Congratulations Fatty

Sunday, October 25, 2009

I am pleased to announce that I am now officially overweight. Although it has been my ambition to be overweight for some time now - I first wrote about this almost two years ago - I did not start taking real steps towards my goal until after our recent holiday when a tripartite agreement to lose two stone each was sealed over post-dinner cocktails and beers one balmy night whilst we were sailing across - what my friend Mark calls - the Bay Of Biscuits.

In case anyone imagines that my struggle has been with anorexia I should point out that my journey towards my overweight status has been from the position the medical textbooks classify as either "extremely overweight" or "obese". But I have now lost sufficient pounds for my Body Mass Index to fall below the critical dividing line which is why this particular overweight person is walking around with a spring in his step and a smile on his face.
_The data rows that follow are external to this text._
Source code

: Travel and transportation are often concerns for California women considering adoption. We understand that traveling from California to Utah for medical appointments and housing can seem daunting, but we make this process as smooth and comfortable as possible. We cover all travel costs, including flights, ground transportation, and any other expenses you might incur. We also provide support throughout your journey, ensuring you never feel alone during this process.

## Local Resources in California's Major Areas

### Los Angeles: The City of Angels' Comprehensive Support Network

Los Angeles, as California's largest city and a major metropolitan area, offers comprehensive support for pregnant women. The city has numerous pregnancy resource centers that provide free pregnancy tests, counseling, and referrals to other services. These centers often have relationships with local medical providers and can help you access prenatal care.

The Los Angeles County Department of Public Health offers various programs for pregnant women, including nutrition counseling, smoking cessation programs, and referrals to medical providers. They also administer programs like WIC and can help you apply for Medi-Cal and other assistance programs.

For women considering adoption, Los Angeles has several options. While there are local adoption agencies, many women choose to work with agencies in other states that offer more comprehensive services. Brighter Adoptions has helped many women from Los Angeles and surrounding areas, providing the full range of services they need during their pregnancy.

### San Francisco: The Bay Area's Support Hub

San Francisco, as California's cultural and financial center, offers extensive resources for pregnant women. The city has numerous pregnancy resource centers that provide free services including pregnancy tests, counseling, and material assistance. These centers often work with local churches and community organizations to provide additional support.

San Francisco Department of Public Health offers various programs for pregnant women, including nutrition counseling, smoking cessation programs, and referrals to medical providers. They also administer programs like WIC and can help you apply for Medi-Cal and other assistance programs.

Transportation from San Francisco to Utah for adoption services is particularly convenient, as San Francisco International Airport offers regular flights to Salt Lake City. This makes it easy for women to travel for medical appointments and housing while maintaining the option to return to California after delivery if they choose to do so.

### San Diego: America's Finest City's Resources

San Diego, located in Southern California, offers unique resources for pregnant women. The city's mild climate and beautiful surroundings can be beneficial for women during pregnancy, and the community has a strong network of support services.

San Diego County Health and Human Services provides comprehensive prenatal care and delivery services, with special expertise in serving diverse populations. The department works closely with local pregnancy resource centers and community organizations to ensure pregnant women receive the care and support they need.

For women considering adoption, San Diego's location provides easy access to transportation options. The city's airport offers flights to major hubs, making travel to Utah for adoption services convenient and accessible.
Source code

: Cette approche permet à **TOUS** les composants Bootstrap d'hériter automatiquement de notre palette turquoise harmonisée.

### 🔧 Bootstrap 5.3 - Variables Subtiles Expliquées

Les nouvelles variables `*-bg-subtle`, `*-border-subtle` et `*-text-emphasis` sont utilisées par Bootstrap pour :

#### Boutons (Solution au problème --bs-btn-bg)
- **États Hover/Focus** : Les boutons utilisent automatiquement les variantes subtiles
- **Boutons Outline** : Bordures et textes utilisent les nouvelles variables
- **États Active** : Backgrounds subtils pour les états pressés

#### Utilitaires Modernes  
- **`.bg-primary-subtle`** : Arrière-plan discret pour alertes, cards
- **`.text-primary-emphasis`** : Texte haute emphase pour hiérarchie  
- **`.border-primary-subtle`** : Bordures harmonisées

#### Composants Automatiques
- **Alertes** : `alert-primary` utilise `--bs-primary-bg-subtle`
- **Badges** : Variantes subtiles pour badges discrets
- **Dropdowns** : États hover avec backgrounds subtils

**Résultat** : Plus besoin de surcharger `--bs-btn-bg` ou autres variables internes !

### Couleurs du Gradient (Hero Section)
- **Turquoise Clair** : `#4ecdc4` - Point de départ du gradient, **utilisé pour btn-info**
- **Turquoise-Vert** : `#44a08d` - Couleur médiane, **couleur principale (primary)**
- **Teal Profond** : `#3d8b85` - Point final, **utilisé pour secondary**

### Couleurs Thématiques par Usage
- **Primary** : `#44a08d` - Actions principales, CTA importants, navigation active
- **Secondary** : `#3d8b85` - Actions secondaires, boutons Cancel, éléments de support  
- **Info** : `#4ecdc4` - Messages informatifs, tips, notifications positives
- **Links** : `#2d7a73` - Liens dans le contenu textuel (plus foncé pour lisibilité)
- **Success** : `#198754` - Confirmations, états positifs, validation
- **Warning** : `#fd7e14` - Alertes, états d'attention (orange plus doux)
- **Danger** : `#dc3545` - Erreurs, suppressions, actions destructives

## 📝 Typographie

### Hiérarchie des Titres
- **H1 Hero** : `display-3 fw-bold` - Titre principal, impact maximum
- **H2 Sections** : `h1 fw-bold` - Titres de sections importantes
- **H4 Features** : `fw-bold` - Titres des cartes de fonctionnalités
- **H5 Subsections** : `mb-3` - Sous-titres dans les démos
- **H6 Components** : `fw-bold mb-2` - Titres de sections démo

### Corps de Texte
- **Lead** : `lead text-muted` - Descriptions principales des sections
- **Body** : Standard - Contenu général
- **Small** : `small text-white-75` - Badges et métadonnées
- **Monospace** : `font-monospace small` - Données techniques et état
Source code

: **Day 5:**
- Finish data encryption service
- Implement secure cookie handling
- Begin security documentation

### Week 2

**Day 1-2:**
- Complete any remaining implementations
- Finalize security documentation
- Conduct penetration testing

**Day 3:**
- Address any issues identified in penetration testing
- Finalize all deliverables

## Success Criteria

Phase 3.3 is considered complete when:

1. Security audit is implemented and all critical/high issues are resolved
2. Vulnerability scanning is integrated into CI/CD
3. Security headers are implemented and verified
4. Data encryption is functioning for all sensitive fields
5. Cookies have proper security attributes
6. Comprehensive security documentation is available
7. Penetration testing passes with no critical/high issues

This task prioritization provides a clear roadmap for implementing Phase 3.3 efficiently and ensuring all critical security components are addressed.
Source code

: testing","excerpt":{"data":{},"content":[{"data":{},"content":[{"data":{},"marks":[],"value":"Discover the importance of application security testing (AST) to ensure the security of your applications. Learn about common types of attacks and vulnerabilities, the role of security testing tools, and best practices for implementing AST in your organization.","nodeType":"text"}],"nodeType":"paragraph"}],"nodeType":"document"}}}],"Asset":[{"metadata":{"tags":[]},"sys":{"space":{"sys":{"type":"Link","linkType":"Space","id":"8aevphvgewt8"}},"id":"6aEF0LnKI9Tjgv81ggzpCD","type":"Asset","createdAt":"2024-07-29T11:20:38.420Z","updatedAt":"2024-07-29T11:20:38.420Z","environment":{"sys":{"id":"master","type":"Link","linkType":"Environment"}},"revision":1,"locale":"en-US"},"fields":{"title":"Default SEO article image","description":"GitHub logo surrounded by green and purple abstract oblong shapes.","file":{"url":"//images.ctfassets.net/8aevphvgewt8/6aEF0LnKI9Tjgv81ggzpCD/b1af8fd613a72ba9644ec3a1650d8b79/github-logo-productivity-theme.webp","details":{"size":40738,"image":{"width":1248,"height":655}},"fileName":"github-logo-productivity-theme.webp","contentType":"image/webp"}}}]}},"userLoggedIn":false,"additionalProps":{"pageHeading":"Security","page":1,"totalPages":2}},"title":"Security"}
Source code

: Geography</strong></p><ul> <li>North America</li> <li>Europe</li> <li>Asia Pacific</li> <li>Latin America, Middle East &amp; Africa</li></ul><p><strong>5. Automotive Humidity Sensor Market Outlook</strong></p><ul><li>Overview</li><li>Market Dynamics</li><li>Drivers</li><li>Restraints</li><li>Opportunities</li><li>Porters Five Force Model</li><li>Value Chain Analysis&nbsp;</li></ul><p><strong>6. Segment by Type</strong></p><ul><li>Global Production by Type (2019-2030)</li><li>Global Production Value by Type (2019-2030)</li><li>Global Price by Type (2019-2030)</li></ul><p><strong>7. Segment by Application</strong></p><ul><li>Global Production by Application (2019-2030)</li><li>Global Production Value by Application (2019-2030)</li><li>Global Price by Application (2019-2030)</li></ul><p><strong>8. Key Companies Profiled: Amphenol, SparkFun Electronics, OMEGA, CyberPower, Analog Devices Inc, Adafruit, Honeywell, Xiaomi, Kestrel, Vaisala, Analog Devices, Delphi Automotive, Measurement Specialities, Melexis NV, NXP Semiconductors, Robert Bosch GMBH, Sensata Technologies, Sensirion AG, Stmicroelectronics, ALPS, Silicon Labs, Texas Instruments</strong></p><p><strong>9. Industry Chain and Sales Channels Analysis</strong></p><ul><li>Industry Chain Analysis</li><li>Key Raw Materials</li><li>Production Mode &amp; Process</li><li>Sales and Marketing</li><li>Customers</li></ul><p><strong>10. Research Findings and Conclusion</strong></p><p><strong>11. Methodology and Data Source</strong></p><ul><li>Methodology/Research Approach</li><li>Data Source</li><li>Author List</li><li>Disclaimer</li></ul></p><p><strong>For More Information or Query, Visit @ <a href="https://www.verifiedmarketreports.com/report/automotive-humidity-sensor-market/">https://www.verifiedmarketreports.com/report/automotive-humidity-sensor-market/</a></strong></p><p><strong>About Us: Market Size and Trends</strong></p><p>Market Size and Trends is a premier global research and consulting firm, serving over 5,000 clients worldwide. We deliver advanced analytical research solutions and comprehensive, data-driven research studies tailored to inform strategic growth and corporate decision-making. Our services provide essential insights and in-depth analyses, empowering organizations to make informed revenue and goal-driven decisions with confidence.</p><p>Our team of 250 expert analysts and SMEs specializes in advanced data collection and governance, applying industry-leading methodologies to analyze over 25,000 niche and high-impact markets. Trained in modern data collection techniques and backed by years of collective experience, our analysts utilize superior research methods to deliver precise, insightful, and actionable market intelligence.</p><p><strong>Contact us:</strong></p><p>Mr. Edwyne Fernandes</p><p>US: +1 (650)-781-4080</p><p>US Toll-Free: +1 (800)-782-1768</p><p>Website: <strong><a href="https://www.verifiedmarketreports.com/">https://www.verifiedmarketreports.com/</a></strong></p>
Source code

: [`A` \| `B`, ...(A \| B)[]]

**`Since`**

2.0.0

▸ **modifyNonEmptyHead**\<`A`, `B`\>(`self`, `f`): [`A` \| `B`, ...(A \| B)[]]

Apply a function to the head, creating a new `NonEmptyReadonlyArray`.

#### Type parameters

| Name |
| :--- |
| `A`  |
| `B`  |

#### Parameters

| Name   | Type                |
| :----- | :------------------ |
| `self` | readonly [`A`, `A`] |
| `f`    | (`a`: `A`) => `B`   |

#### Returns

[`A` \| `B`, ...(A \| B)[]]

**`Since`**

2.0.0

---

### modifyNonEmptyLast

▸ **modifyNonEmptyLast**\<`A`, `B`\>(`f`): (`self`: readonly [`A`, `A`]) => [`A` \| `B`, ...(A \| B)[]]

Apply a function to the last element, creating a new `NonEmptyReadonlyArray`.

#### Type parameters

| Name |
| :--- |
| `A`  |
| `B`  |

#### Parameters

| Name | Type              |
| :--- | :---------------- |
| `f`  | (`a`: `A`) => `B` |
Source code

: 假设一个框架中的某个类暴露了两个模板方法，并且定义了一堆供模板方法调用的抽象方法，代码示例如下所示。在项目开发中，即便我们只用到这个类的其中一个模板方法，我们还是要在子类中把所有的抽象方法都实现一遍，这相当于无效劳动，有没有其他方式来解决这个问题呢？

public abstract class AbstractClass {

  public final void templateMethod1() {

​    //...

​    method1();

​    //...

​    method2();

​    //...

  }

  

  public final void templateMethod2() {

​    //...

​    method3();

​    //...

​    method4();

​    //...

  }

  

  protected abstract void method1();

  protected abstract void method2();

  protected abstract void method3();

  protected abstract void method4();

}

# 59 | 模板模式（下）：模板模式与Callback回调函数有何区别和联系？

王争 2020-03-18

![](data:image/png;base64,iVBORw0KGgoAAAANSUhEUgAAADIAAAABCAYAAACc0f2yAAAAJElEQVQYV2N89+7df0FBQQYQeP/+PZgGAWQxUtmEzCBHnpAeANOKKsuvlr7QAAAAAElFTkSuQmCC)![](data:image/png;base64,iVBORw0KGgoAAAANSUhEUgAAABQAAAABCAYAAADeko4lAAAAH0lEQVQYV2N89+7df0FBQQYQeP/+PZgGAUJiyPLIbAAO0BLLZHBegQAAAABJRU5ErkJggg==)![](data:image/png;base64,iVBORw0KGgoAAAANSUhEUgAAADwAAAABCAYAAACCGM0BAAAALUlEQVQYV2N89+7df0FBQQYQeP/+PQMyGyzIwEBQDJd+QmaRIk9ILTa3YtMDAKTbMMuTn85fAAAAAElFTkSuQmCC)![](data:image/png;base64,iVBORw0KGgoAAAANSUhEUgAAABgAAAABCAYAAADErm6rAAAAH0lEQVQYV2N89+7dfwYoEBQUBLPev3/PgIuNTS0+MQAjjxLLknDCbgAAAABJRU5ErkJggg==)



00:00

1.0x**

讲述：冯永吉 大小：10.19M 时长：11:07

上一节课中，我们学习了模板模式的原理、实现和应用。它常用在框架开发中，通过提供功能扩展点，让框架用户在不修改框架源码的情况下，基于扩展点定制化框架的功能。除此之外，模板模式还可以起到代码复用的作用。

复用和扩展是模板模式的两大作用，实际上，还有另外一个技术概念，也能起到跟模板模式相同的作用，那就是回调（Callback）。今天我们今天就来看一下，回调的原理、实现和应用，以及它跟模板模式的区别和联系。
So will I be marching on towards ever-greater feats of weight loss? Much as I would love to I am slightly constrained by the research I quoted in my last post on this subject which indicated that the mortality rates for the overweight were lower than those for both the "normal" and "underweight" categories. The study in question found that although "overweight" people had a higher chance of dying from cardio-vascular disease than people of normal weight, the situation was more than reversed when diseases such as Alzheimer's, Parkinson's, infections and lung diseases were taken into account.

I cannot abandon my diet just yet however : I have still some way to go before my two stone target is achieved. And before I get too carried away with medical statistics, perhaps I ought to remember the story of Tom Castle, the young lad who appears in the postcard at the top of this post. He worked for the local Sugden's Brighouse Flour Mill and featured in many of their advertising posters in the early years of the twentieth century. "Age 15 years, Weight 15 stone .... the result of eating Sugden's Flour" the postcard proclaims. Sadly, by the time he was 30, Tom was dead : uncomforted by any mortality statistics. Perhaps I will give the celebratory chocolate biscuit a miss.